EXERCISE DESCRIPTION
Give every line of text in the entries below as a JSON list of strings, one string per line, skipping blank lines and leaving out the pictures.
###
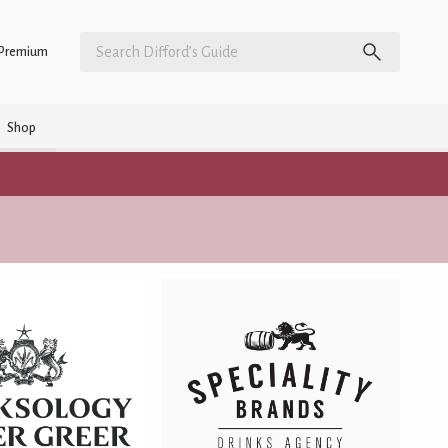
Premium
Shop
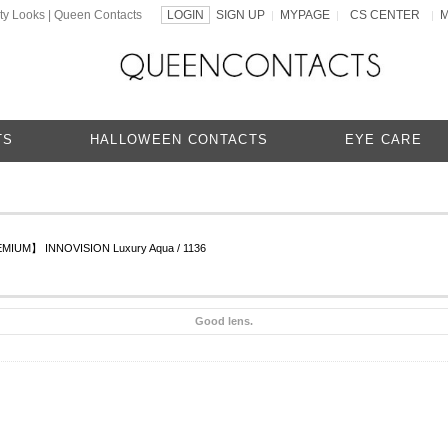
ty Looks | Queen Contacts
LOGIN
SIGN UP
MYPAGE
CS CENTER
|
|
|
TS
HALLOWEEN CONTACTS
EYE CARE
IUM】 INNOVISION Luxury Aqua / 1136
Good lens.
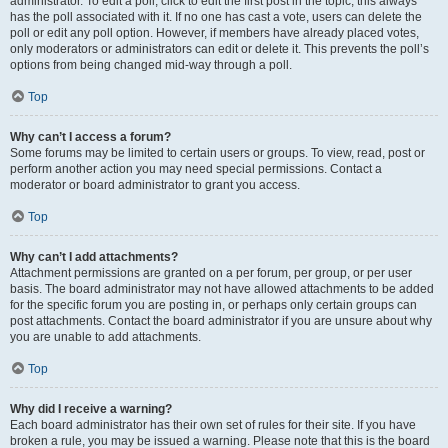
administrator. To edit a poll, click to edit the first post in the topic; this always
has the poll associated with it. If no one has cast a vote, users can delete the
poll or edit any poll option. However, if members have already placed votes,
only moderators or administrators can edit or delete it. This prevents the poll’s
options from being changed mid-way through a poll.
Top
Why can’t I access a forum?
Some forums may be limited to certain users or groups. To view, read, post or
perform another action you may need special permissions. Contact a
moderator or board administrator to grant you access.
Top
Why can’t I add attachments?
Attachment permissions are granted on a per forum, per group, or per user
basis. The board administrator may not have allowed attachments to be added
for the specific forum you are posting in, or perhaps only certain groups can
post attachments. Contact the board administrator if you are unsure about why
you are unable to add attachments.
Top
Why did I receive a warning?
Each board administrator has their own set of rules for their site. If you have
broken a rule, you may be issued a warning. Please note that this is the board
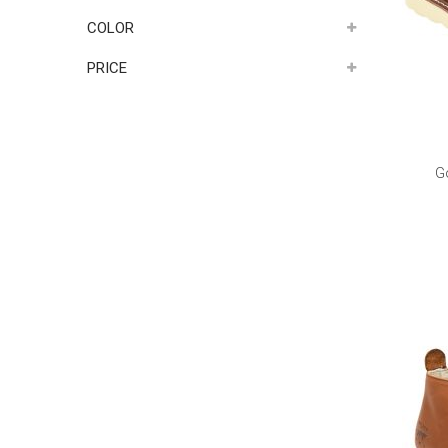
COLOR
PRICE
G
###
WRITTEN ANSWER
[
  "Premium",
  "Shop",
  "ty Looks | Queen Contacts",
  "LOGIN",
  "SIGN UP",
  "MYPAGE",
  "CS CENTER",
  "|",
  "|",
  "|",
  "TS",
  "HALLOWEEN CONTACTS",
  "EYE CARE",
  "IUM】 INNOVISION Luxury Aqua / 1136",
  "Good lens.",
  "administrator. To edit a poll, click to edit the first post in the topic; this always",
  "has the poll associated with it. If no one has cast a vote, users can delete the",
  "poll or edit any poll option. However, if members have already placed votes,",
  "only moderators or administrators can edit or delete it. This prevents the poll’s",
  "options from being changed mid-way through a poll.",
  "Top",
  "Why can’t I access a forum?",
  "Some forums may be limited to certain users or groups. To view, read, post or",
  "perform another action you may need special permissions. Contact a",
  "moderator or board administrator to grant you access.",
  "Top",
  "Why can’t I add attachments?",
  "Attachment permissions are granted on a per forum, per group, or per user",
  "basis. The board administrator may not have allowed attachments to be added",
  "for the specific forum you are posting in, or perhaps only certain groups can",
  "post attachments. Contact the board administrator if you are unsure about why",
  "you are unable to add attachments.",
  "Top",
  "Why did I receive a warning?",
  "Each board administrator has their own set of rules for their site. If you have",
  "broken a rule, you may be issued a warning. Please note that this is the board",
  "COLOR",
  "PRICE",
  "G"
]